Gonzo war ein manischer Sound-Tüfftler, der nicht nur für sich in einer Marihuanawolke in einem heruntergekommenen Altbau irrlichternde Harmonien und Disharmonien komponierte. Er suchte für seine Erzeugnisse intensiv nach einem Label. Gemäss Raik Hölzel, Gründer des Plattenlables Kitty-Yo Records, sei Gonzo beinah wöchentlich vorbeigekommen, um seine neu aufgenommenen CDs zu deponieren. Anfänglich hätte es bei ihm nicht klick gemacht, aber irgendwann hätten sie begriffen, «das ist geiler Scheiss, den müssen wir machen.» Gonzos Debüt-Album «Gonzales Über Alles» (2000) wurde zum internationalen Erfolg. Die Mischung aus housigen Melodien, Trip-Hop und Drum n’ Bass Elementen lässt sich auch heute noch ohne Retro-Irritationen hören, die Songs sind alle gut gealtert. Auch die drei weiteren Werke, poppige und extrovertierte Alben und Kollaborationen, unter anderem mit Daft Punk, Feist und Peaches, sorgen für Aufsehen und Renommee.

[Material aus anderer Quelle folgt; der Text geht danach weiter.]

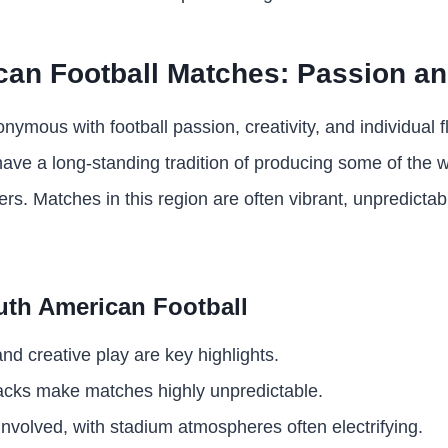
an Football Matches: Passion and
ymous with football passion, creativity, and individual fl
have a long-standing tradition of producing some of the 
yers. Matches in this region are often vibrant, unpredicta
uth American Football
 and creative play are key highlights.
cks make matches highly unpredictable.
nvolved, with stadium atmospheres often electrifying.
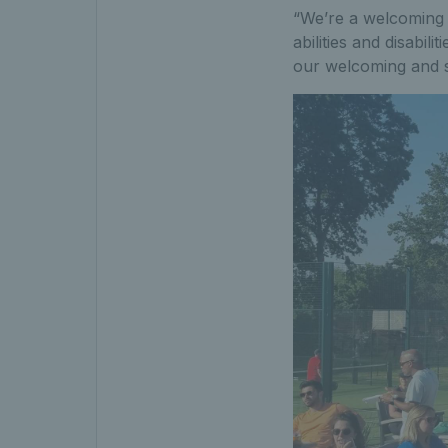
“We’re a welcoming 
abilities and disabili
our welcoming and s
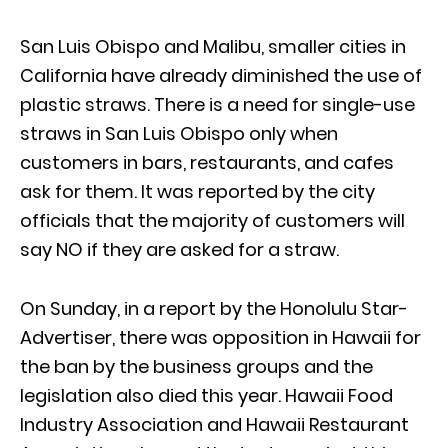
San Luis Obispo and Malibu, smaller cities in
California have already diminished the use of
plastic straws. There is a need for single-use
straws in San Luis Obispo only when
customers in bars, restaurants, and cafes
ask for them. It was reported by the city
officials that the majority of customers will
say NO if they are asked for a straw.
On Sunday, in a report by the Honolulu Star-
Advertiser, there was opposition in Hawaii for
the ban by the business groups and the
legislation also died this year. Hawaii Food
Industry Association and Hawaii Restaurant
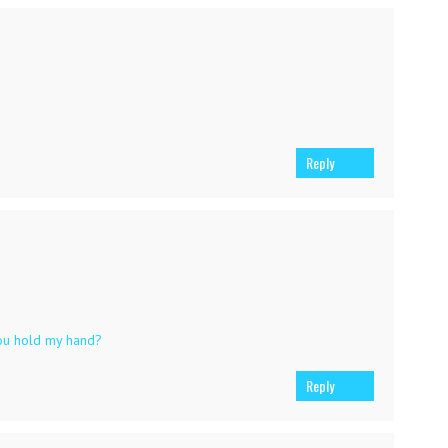
Reply
ou hold my hand?
Reply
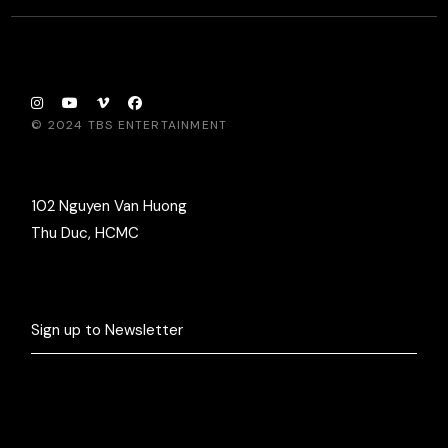
© 2024
TBS ENTERTAINMENT
102 Nguyen Van Huong
Thu Duc, HCMC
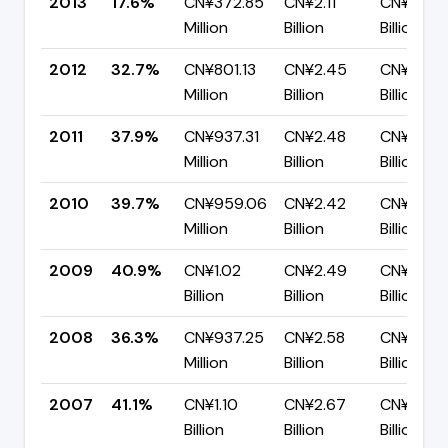
2013
17.6%
CN¥372.85
CN¥2.11
CN¥1.74
Million
Billion
Billion
2012
32.7%
CN¥801.13
CN¥2.45
CN¥1.65
Million
Billion
Billion
2011
37.9%
CN¥937.31
CN¥2.48
CN¥1.54
Million
Billion
Billion
2010
39.7%
CN¥959.06
CN¥2.42
CN¥1.46
Million
Billion
Billion
2009
40.9%
CN¥1.02
CN¥2.49
CN¥1.47
Billion
Billion
Billion
2008
36.3%
CN¥937.25
CN¥2.58
CN¥1.64
Million
Billion
Billion
2007
41.1%
CN¥1.10
CN¥2.67
CN¥1.57
Billion
Billion
Billion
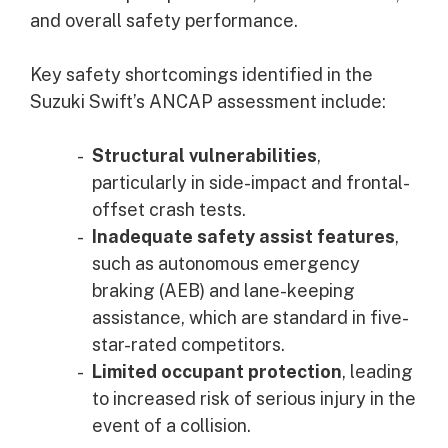
and overall safety performance.
Key safety shortcomings identified in the
Suzuki Swift’s ANCAP assessment include:
Structural vulnerabilities
,
particularly in side-impact and frontal-
offset crash tests.
Inadequate safety assist features
,
such as autonomous emergency
braking (AEB) and lane-keeping
assistance, which are standard in five-
star-rated competitors.
Limited occupant protection
, leading
to increased risk of serious injury in the
event of a collision.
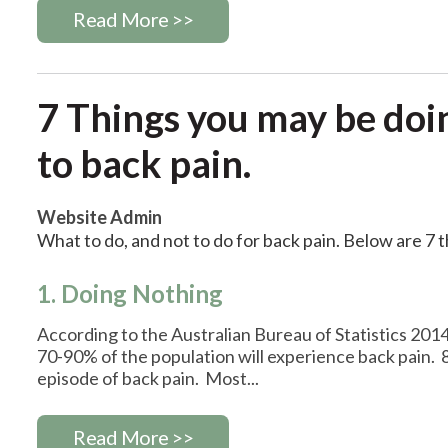
Read More >>
7 Things you may be doi
to back pain.
Website Admin
What to do, and not to do for back pain. Below are 7 
1. Doing Nothing
According to the Australian Bureau of Statistics 2014
70-90% of the population will experience back pain. 
episode of back pain. Most...
Read More >>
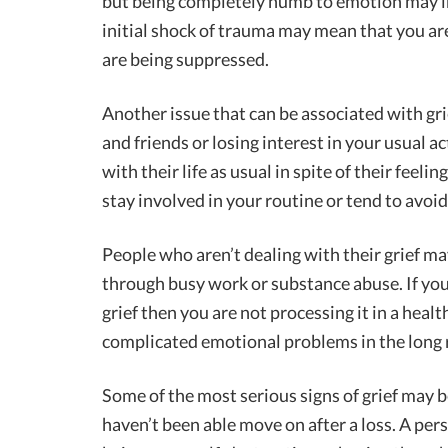
but being completely numb to emotion may 
initial shock of trauma may mean that you are 
are being suppressed.
Another issue that can be associated with gri
and friends or losing interest in your usual a
with their life as usual in spite of their feelin
stay involved in your routine or tend to avoi
People who aren’t dealing with their grief ma
through busy work or substance abuse. If you
grief then you are not processing it in a heal
complicated emotional problems in the long 
Some of the most serious signs of grief may 
haven’t been able move on after a loss. A pe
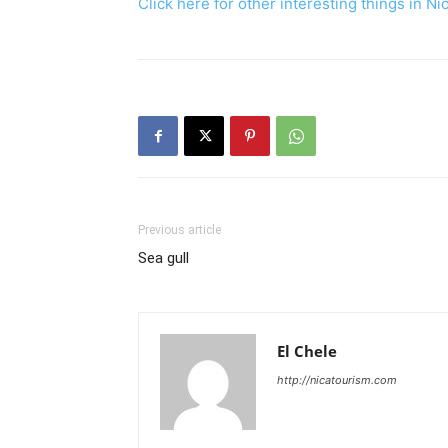
Click here for other interesting th
Previous article
Sea gull
El Chele
http://nicatourism.com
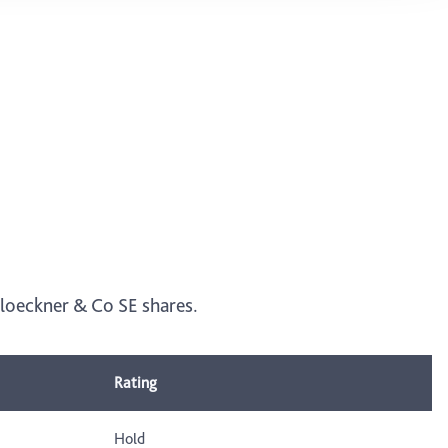
 Kloeckner & Co SE shares.
Rating
Hold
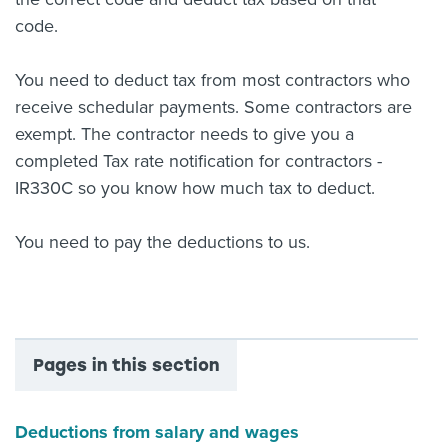
code.
You need to deduct tax from most contractors who
receive schedular payments. Some contractors are
exempt. The contractor needs to give you a
completed Tax rate notification for contractors -
IR330C so you know how much tax to deduct.
You need to pay the deductions to us.
Pages in this section
Deductions from salary and wages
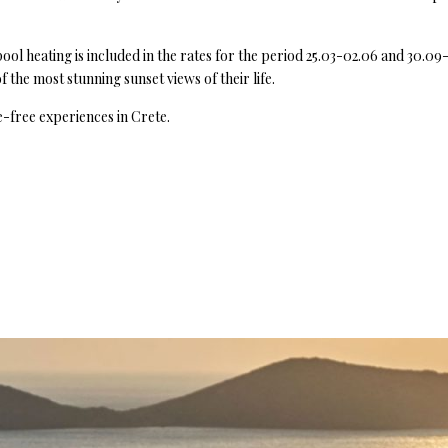
ol heating is included in the rates for the period 25.03-02.06 and 30.09-
 the most stunning sunset views of their life.
-free experiences in Crete.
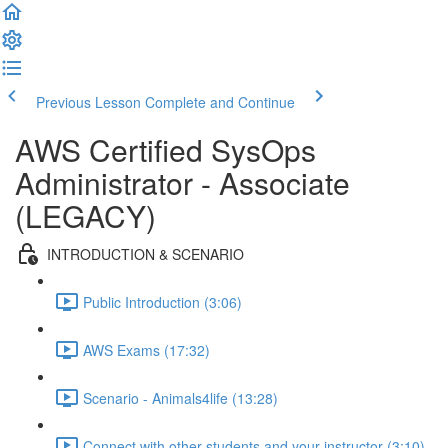
Previous Lesson
Complete and Continue
AWS Certified SysOps
Administrator - Associate
(LEGACY)
INTRODUCTION & SCENARIO
Public Introduction (3:06)
AWS Exams (17:32)
Scenario - Animals4life (13:28)
Connect with other students and your instructor (3:10)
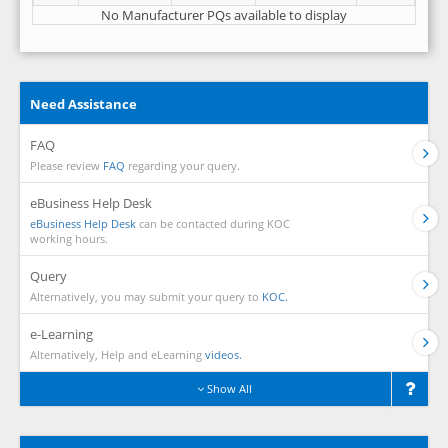
No Manufacturer PQs available to display
Need Assistance
FAQ
Please review
FAQ
regarding your query.
eBusiness Help Desk
eBusiness Help Desk
can be contacted during KOC
working hours.
Query
Alternatively, you may submit your query to
KOC.
e-Learning
Alternatively, Help and eLearning
videos.
Show All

Und dann kam 2004, eine Zäsur. Er war sich vielleicht selbst zu laut, zu konzeptionell geworden, war zu tief in Peaches’ Welt drin. Gonzales zog sich zurück, mietete sich in Paris eine Wohnung und komponierte. Kein Label, keine Erwartungen. Nur er und sein Piano, zurück zu den Wurzeln gewissermassen. In dieser Zeit entstand das Album «Solo Piano», ohne Gesang, ohne andere Instrumente oder Effekte. Unmanierierte, leichte und zeitlose Stücke. Die Kritiken und das Publikum haben das Werk durchs Band positiv aufgenommen und Gonzo sagte sich: «This is the way!» Nicht mehr um Aufmerksamkeit schreien, sondern etwas mit der Aufmerksamkeit machen. Ein Wendepunkt, er hatte sich stilistisch und musikalisch gefunden.
Auch thematisch hatte er sich fokussiert: Während mit Peaches das Chaos und der Exzess Programm waren, ist es nun eben die Diskrepanz zwischen Ernst und Unterhaltung, die ihn beschäftigt. Gerade die Welt der Klassik, mit ihren traditionsschweren Institutionen und sozialen wie künstlerischen Regeln, bietet Gonzo Reibungsfläche. Der Dünkel dieses elitären Kosmos, darauf hat er es abgesehen. Denn eigentlich sind die Komponist*innen von damals gar nicht so weit weg von den Popkünstler*innen der Gegenwart. Auch Franz Liszt, Mozart, Beethoven hätten alle zu ihrer Zeit einen vollen Eventkalender gehabt, hätten für die Menschen von damals gespielt und vor allem Spass an der Musik gehabt.
Aufgewachsen in der ersten MTV-Generation und mit der strengen klassischen Pianoausbildung des Grossvaters versucht er unablässig, die Domänen zu verschränken, vielleicht miteinander zu versöhnen. In sogenannten Masterclasses erklärt Gonzo, wie genial aktuelle Pop-Songs von Billie Eilish, Taylor Swift, The Weekend und vielen anderen sind. Er dekonstruiert sie am Piano und deckt die zahlreichen Referenzen zur Klassik auf.
Gonzo sitzt mit einer ausgeprägten anti-elitären Haltung am Flügel, meist im Kimono und mit Pantoffeln, zerzaustes Haar und verschwitzt. Institutionenkritik heisst bei ihm, die Spontanität wieder in die Orchesterhallen zu bringen, den Emotionen freien Lauf zu lassen, ein bisschen zu eskalieren: Stagediving und Crowdsurfing durchs Parkett, sich in den offenen Flügel legen. Gewiss, mittlerweile ist Gonzo mit seinen rund 20 Alben, von EDM über Rap zu Chanson, selbst zu einer Pop-Institution geworden: «You should learn to hate me» – das ist eine Pointe, die zwar einleuchtet, aber im Fall von Gonzo schier unmöglich ist.